## Your assignment
Could you please return each line of the data that has the word "space"?

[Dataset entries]

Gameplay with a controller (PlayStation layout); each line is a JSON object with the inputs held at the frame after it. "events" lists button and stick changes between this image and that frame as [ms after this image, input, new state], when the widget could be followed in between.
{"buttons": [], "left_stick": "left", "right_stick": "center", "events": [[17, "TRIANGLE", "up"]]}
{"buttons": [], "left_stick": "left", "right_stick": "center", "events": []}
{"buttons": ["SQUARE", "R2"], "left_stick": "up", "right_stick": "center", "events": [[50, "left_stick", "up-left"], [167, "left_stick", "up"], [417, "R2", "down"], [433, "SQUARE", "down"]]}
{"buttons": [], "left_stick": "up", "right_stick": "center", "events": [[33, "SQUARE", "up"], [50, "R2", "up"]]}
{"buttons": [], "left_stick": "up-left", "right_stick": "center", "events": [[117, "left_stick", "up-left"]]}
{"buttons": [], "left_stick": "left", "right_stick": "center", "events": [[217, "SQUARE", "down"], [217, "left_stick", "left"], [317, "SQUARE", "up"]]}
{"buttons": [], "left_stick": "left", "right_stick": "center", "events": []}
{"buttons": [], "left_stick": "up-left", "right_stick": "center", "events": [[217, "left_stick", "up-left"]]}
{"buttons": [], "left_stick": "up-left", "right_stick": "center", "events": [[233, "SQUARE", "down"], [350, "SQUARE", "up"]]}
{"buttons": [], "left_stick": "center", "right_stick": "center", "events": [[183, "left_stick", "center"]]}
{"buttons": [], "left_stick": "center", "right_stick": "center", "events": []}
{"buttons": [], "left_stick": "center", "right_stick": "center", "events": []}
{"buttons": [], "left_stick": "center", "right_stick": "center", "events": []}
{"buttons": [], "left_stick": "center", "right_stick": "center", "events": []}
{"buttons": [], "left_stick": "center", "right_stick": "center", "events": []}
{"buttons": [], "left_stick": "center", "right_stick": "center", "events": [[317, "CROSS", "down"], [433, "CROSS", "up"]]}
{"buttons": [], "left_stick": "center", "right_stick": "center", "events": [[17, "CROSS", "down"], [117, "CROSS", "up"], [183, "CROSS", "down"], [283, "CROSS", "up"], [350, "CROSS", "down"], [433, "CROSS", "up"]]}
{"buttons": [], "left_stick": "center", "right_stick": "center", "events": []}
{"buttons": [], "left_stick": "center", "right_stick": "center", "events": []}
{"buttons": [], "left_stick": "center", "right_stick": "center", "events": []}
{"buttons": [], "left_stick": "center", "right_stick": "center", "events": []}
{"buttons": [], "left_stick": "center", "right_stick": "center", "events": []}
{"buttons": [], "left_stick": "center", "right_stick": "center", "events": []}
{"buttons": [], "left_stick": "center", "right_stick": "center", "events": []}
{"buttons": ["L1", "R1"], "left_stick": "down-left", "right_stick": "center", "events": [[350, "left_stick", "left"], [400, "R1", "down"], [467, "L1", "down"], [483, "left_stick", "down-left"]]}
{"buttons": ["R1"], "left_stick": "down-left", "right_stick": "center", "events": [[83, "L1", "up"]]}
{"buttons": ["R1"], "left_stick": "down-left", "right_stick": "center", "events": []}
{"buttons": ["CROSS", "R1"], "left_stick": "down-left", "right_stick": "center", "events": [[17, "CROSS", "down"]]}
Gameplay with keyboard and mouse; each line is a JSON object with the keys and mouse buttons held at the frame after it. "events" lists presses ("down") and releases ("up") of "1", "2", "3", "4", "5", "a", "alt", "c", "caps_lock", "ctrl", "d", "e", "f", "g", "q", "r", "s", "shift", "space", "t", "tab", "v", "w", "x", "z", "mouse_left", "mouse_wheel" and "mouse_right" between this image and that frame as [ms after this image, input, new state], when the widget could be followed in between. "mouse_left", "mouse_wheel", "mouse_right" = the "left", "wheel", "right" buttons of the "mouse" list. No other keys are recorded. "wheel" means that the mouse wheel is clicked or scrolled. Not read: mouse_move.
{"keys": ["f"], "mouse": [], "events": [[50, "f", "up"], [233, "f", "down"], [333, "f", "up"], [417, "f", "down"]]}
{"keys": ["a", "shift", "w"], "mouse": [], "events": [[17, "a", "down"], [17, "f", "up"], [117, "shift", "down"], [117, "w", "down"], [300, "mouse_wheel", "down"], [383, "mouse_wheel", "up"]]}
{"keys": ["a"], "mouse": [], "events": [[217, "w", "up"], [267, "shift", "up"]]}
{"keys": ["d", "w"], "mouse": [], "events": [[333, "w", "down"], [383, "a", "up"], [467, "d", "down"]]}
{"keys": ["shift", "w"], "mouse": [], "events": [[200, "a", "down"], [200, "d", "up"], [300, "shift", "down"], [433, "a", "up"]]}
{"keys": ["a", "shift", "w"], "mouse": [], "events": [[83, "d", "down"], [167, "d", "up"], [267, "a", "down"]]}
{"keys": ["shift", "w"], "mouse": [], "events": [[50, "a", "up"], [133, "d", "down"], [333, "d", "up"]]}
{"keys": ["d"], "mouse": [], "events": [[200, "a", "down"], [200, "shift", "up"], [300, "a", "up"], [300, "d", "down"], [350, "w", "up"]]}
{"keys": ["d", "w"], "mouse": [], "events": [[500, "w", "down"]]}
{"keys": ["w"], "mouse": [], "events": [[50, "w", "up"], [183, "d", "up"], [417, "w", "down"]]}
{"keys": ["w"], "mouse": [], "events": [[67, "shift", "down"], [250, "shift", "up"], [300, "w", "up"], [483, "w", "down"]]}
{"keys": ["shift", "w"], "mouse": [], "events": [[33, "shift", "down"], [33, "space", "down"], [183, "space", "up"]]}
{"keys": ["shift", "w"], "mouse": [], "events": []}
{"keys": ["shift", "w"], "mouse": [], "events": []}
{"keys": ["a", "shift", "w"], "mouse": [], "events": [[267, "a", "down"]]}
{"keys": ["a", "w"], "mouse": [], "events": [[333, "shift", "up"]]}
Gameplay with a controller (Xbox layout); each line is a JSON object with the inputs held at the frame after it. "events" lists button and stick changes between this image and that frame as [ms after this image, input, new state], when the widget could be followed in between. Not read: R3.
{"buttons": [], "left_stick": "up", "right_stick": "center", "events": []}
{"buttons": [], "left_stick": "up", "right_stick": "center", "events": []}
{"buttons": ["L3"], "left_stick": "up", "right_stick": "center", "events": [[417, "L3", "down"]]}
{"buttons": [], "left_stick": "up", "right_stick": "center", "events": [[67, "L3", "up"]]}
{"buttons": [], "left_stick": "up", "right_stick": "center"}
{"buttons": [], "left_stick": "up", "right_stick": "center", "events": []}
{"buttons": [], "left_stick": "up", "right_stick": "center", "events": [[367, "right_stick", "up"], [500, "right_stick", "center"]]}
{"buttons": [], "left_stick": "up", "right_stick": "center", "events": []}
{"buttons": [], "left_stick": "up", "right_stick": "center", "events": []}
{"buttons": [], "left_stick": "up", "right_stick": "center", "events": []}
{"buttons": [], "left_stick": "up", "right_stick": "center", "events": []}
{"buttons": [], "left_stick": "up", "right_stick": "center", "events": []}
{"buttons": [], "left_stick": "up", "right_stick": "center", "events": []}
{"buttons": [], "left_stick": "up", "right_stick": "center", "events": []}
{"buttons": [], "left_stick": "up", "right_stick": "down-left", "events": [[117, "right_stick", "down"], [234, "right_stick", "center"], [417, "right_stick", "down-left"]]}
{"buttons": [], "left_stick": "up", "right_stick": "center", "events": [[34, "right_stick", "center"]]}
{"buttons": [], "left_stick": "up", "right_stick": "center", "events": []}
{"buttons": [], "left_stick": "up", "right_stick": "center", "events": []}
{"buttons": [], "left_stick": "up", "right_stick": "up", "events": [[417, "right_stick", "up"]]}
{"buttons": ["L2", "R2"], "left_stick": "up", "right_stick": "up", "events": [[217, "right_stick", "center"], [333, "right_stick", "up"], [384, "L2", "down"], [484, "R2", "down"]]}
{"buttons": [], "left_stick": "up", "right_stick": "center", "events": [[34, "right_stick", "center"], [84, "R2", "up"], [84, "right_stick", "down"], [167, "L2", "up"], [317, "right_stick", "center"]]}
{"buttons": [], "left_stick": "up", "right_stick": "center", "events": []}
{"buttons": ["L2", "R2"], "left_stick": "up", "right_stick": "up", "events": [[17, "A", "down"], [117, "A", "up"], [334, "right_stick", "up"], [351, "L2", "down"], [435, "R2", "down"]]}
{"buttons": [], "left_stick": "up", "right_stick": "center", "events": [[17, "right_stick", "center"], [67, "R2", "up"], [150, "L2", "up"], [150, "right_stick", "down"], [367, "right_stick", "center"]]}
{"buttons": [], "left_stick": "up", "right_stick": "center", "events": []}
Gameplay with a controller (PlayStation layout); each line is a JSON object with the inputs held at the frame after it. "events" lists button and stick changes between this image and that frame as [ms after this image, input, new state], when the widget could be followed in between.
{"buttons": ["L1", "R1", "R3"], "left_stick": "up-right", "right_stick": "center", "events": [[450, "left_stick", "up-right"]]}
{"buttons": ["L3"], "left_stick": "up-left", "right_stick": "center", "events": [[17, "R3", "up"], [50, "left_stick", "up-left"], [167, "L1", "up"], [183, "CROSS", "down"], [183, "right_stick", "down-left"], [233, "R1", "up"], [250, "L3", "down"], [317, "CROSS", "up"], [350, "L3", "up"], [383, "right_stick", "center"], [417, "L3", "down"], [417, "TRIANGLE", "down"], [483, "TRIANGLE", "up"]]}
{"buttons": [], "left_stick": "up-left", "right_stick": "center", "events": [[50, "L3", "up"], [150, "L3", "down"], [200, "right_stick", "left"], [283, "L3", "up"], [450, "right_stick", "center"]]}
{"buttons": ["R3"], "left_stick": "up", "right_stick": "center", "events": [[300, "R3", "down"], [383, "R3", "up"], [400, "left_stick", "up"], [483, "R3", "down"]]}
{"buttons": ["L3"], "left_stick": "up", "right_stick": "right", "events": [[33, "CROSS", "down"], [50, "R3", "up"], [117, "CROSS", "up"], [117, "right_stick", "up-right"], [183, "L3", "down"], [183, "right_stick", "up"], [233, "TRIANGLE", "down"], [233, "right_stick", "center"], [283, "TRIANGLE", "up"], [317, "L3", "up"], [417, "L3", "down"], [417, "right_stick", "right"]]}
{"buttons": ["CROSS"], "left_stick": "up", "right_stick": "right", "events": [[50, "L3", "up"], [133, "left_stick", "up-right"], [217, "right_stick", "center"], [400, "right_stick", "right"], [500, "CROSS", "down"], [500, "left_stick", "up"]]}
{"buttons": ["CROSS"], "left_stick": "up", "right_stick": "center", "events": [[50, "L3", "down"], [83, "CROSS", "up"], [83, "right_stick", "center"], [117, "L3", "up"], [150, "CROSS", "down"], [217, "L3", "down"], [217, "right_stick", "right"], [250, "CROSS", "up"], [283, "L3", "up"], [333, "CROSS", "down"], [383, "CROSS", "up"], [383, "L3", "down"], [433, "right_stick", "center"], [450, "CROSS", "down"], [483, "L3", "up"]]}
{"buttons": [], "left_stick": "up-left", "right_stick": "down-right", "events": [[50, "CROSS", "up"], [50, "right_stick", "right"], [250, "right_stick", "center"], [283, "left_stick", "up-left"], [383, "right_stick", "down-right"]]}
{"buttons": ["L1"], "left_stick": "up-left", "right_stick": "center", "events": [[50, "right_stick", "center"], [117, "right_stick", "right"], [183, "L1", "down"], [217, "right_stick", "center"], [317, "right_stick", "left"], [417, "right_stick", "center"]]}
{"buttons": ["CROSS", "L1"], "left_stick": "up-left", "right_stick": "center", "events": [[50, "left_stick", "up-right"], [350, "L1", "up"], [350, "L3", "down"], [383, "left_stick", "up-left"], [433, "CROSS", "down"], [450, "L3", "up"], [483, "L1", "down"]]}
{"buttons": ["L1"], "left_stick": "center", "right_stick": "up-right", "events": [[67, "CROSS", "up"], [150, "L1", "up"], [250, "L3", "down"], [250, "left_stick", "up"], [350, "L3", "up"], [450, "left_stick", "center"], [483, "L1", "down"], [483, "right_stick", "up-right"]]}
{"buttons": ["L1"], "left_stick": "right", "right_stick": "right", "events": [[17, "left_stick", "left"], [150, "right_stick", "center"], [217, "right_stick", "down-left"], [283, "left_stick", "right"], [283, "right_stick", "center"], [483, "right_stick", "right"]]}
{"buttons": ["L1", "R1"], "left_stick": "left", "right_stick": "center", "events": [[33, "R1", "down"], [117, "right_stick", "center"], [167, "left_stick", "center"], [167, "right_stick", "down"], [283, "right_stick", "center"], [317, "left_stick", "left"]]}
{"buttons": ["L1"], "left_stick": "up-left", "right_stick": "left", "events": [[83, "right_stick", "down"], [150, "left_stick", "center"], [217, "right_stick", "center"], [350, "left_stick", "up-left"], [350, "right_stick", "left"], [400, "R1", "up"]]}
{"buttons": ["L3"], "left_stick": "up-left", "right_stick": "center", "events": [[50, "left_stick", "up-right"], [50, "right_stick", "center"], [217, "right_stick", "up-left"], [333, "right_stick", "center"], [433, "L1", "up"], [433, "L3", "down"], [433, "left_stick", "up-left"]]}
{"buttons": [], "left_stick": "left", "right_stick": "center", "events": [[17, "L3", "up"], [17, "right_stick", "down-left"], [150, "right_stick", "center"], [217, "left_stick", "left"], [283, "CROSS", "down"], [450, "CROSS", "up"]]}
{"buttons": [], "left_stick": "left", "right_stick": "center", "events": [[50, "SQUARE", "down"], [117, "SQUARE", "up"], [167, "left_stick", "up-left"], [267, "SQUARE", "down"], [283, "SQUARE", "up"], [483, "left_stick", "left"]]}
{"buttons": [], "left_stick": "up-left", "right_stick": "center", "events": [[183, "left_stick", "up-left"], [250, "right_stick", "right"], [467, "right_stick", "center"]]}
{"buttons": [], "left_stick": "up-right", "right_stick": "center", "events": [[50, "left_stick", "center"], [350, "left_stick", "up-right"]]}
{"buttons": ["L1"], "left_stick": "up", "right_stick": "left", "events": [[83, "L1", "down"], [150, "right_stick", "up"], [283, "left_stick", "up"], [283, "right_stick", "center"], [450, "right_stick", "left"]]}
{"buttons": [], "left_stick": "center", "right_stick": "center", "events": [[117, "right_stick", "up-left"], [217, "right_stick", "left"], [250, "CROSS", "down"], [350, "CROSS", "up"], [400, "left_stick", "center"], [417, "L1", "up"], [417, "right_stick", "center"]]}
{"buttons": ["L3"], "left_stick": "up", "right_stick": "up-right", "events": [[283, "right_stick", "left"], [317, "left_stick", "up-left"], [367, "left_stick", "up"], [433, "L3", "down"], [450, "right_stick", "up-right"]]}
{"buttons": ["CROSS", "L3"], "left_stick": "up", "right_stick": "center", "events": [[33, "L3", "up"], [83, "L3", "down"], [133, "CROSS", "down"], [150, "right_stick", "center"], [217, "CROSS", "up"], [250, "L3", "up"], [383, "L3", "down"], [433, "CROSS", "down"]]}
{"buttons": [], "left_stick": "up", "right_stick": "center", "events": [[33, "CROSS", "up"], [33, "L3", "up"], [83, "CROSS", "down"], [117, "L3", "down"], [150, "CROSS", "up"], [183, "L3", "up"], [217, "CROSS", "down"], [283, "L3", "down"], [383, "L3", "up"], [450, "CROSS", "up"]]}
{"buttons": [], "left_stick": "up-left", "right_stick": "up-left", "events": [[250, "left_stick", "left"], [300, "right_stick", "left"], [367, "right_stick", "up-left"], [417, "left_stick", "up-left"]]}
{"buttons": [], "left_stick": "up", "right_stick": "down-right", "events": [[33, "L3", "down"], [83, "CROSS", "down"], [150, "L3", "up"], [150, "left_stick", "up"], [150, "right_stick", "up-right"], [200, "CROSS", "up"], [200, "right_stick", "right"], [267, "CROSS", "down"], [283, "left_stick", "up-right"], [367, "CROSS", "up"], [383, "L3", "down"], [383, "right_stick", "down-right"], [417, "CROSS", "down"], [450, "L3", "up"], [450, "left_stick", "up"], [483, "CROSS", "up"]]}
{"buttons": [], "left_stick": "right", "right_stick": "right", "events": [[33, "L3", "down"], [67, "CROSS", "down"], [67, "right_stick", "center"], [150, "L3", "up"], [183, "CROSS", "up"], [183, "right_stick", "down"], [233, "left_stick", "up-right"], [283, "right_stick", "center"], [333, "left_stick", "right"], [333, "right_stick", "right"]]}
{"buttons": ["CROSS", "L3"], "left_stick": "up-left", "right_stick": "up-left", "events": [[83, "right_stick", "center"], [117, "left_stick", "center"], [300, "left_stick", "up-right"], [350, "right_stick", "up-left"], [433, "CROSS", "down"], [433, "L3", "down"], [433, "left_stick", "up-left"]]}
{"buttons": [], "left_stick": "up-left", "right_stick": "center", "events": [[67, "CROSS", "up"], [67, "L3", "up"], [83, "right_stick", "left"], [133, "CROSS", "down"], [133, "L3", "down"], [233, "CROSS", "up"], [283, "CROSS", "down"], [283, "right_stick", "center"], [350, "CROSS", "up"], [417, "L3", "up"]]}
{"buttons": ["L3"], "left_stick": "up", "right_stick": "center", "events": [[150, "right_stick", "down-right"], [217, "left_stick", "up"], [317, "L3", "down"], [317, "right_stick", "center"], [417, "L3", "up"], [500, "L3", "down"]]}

## Response to this task
Gameplay with keyboard and mouse; each line is a JSON object with the keys and mouse buttons held at the frame after it. "events" lists presses ("down") and releases ("up") of "1", "2", "3", "4", "5", "a", "alt", "c", "caps_lock", "ctrl", "d", "e", "f", "g", "q", "r", "s", "shift", "space", "t", "tab", "v", "w", "x", "z", "mouse_left", "mouse_wheel" and "mouse_right" between this image and that frame as [ms after this image, input, new state], when the widget could be followed in between. "mouse_left", "mouse_wheel", "mouse_right" = the "left", "wheel", "right" buttons of the "mouse" list. No other keys are recorded. "wheel" means that the mouse wheel is clicked or scrolled. Not read: mouse_move.
{"keys": ["shift", "w"], "mouse": [], "events": [[33, "shift", "down"], [33, "space", "down"], [183, "space", "up"]]}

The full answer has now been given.